The bill will cause irrevocable damage to a society ravaged by decades of violence and injustice, further harming victims, adding intergenerational hurts and trauma.
It will embed distrust and prevent confidence in institutions of law and governance. To say that those behind this bill care little for the consequences would be generous.
This bill prohibits all criminal investigations, inquests, and civil litigation in respect to killings carried out during the conflict whilst simultaneously providing an amnesty to perpetrators through its immunity clauses. An unprecedented act for any so-called democracy save for tin-pot dictators and despot regimes.
This twin-track approach has attracted considerable international condemnation and not least from those tasked with ensuring the UK, as a signatory to international treaties and conventions, observes its legal obligations.
The immunity provisions are such that they constitute a ‘get out of investigation free card’.
The bill imposes a legal obligation that the ICRIR must grant immunity from prosecution when (A) a person has requested such immunity; (B) where the person has “provided an account which is true to the best of their knowledge and belief”; and (C) where the panel is satisfied the conduct described would appear to expose the person to prosecution for one or more serious Troubles-related offences.

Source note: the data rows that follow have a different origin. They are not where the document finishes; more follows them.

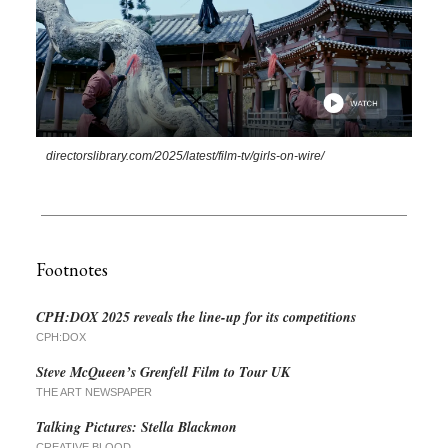
directorslibrary.com/2025/latest/film-tv/girls-on-wire/
Footnotes
CPH:DOX 2025 reveals the line-up for its competitions
CPH:DOX
Steve McQueen’s Grenfell Film to Tour UK
THE ART NEWSPAPER
Talking Pictures: Stella Blackmon
CREATIVE BLOOD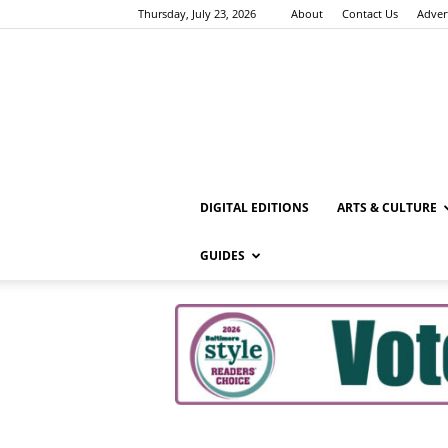
Thursday, July 23, 2026
About
Contact Us
Adver
DIGITAL EDITIONS
ARTS & CULTURE
GUIDES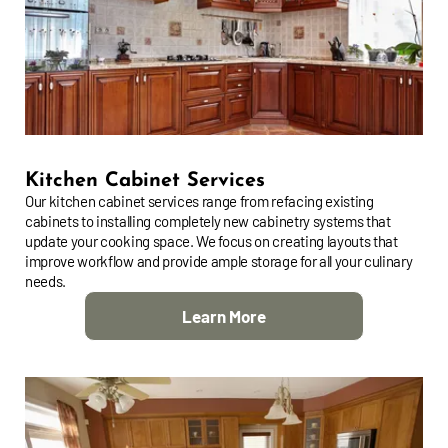
Kitchen Cabinet Services
Our kitchen cabinet services range from refacing existing
cabinets to installing completely new cabinetry systems that
update your cooking space. We focus on creating layouts that
improve workflow and provide ample storage for all your culinary
needs.
Learn More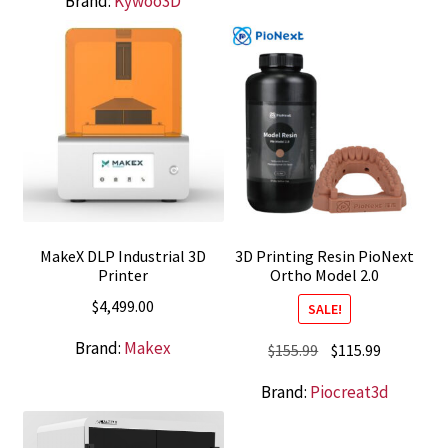
Brand:
Kywoo3D
was:
is:
$419.00.
$379.00.
MakeX DLP Industrial 3D
3D Printing Resin PioNext
Printer
Ortho Model 2.0
$
4,499.00
SALE!
Brand:
Makex
Original
Current
$
155.99
$
115.99
price
price
Brand:
Piocreat3d
was:
is:
$155.99.
$115.99.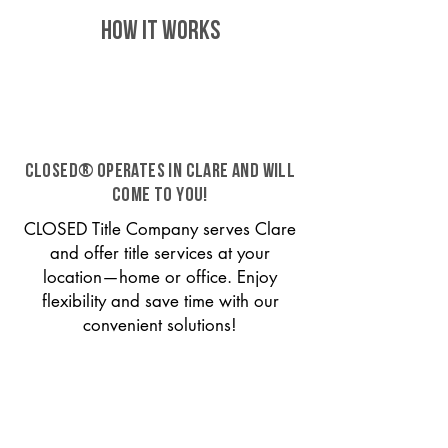
HOW IT WORKS
CLOSED® operates in Clare and will
come to you!
CLOSED Title Company serves Clare
and offer title services at your
location—home or office. Enjoy
flexibility and save time with our
convenient solutions!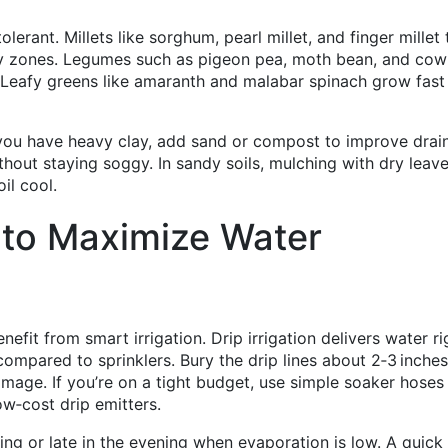
olerant. Millets like sorghum, pearl millet, and finger millet 
 dry zones. Legumes such as pigeon pea, moth bean, and co
n. Leafy greens like amaranth and malabar spinach grow fast
f you have heavy clay, add sand or compost to improve drai
thout staying soggy. In sandy soils, mulching with dry leave
il cool.
 to Maximize Water
efit from smart irrigation. Drip irrigation delivers water ri
ompared to sprinklers. Bury the drip lines about 2‑3 inche
mage. If you’re on a tight budget, use simple soaker hoses
ow‑cost drip emitters.
ing or late in the evening when evaporation is low. A quick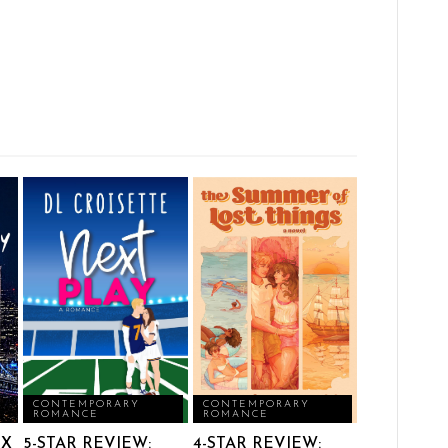
CONTEMPORARY
CONTEMPORARY
ROMANCE
ROMANCE
IX
5-STAR REVIEW:
4-STAR REVIEW: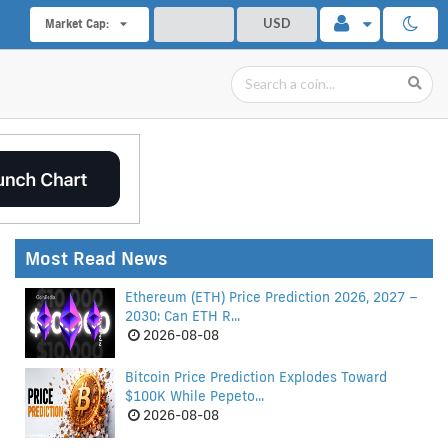
USD
Market Cap:
Most Read News
Ethereum (ETH) Price Prediction 2026, 2027 –
2030: Can ETH R...
2026-08-08
Bitcoin Price Prediction Explodes Toward
$100K While Pepeto...
2026-08-08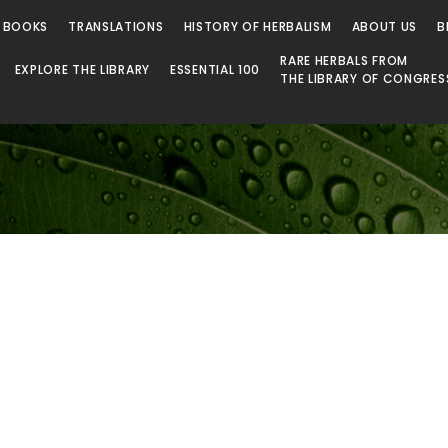
 Library
 BOOKS
TRANSLATIONS
HISTORY OF HERBALISM
ABOUT US
B
RARE HERBALS FROM
EXPLORE THE LIBRARY
ESSENTIAL 100
THE LIBRARY OF CONGRES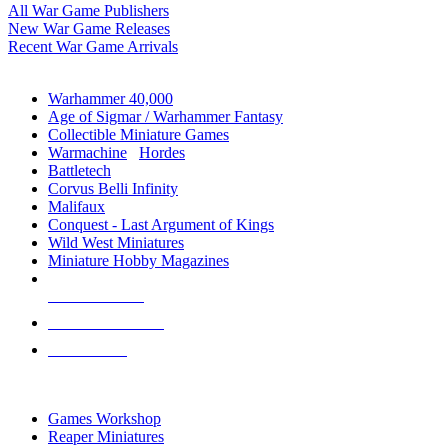
All War Game Publishers
New War Game Releases
Recent War Game Arrivals
MINIS & GAMES SUB-CATEGORIES
Warhammer 40,000
Age of Sigmar / Warhammer Fantasy
Collectible Miniature Games
Warmachine
/
Hordes
Battletech
Corvus Belli Infinity
Malifaux
Conquest - Last Argument of Kings
Wild West Miniatures
Miniature Hobby Magazines
NEW RELEASES
RECENT ARRIVALS
PRE-ORDERS
TOP MINIS & GAMES PUBLISHERS
Games Workshop
Reaper Miniatures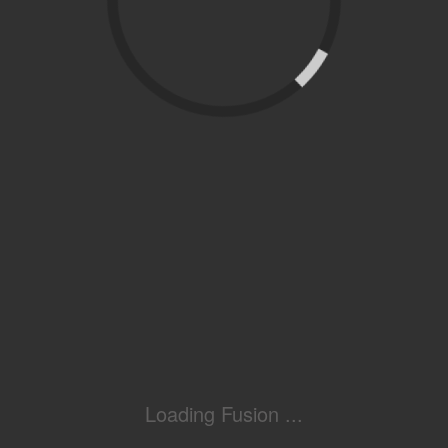
Loading Fusion ...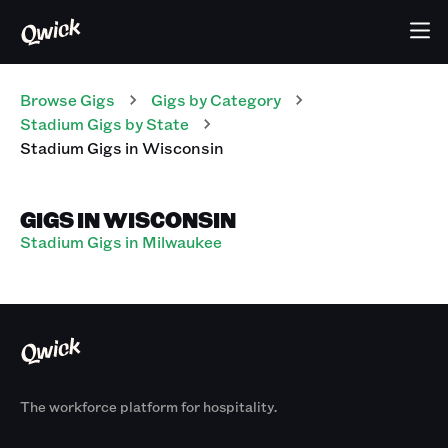
Browse Gigs
Gigs
by Category
Stadium
Gigs
by State
Stadium
Gigs
in
Wisconsin
GIGS IN WISCONSIN
Stadium Gigs in Milwaukee
The workforce platform for hospitality.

This was dubbed ‘Pinochet plus’ by leading law academics. Even codified rights such as torture are within the immunity clause. So too is sexual violence should the UK government decide so; the definition is within their gift.
The potential for the bill to be weaponised by the UK government with powers being completely vested in a northern secretary are very concerning.
That decades of impunity resulting from poor to perfunctory investigations into state killings and collusion are now being addressed within the courts, through police and Police Ombudsman investigations, in inquests and civil litigation, goes some way to explaining the motivation behind the bill.
Several thousand cases are pending within these arenas where the focus is on all parties to the conflict – republicans, loyalists and state. It’s certainly uncomfortable for all.
Hence the scorched earth policy to rights, law, due process and the administration of justice. Rights sacrificed on the altar of protecting the ‘UK realm’ – God forbid reputational damage and narrative change should occur in Belfast courtrooms lifting the shadows of suspicion deliberately cast over victims unjustly, unlawfully, gunned down by British soldiers.
This is where accountability challenges impunity and where the primary intent of the bill becomes clearer and not least when involving the role played by Britain’s intelligence services in infiltrating and colluding with paramilitaries.
The argument that the current system isn’t working, and therefore the bill will free up those involved in violence, including the UK government and its agencies, to come forward and provide information, is fanciful and flies in the face of the evidence to date. It is a smokescreen.
The current system is working perfectly well – in fact too well – and the only shortcomings in the system are those deliberately generated by the UK government and its agencies as they routinely flout court orders to provide information, where obfuscation has become policy, where it destroys evidence and fails to trace witnesses/suspects who served in their armed forces. Not to mention its agents within paramilitaries.
This bill not only violates domestic and international law, but it also undermines the Good Friday Agreement hollowing out protections, rights, law and equality provisions.
It exposes why this Tory government abandoned the 2014 Stormont House Agreement on legacy with the Irish government and local parties, as that agreement was human rights compliant creating a completely independent body which it could not control fully.
The bill will be legally challenged. However, this will take time and in the intervening period many ageing relatives who had loved ones killed will die off awaiting truth and justice. Therefore, it also becomes a humanitarian issue. It is in this overall context that the Irish government could step forward and initiate an interstate case to Strasbourg.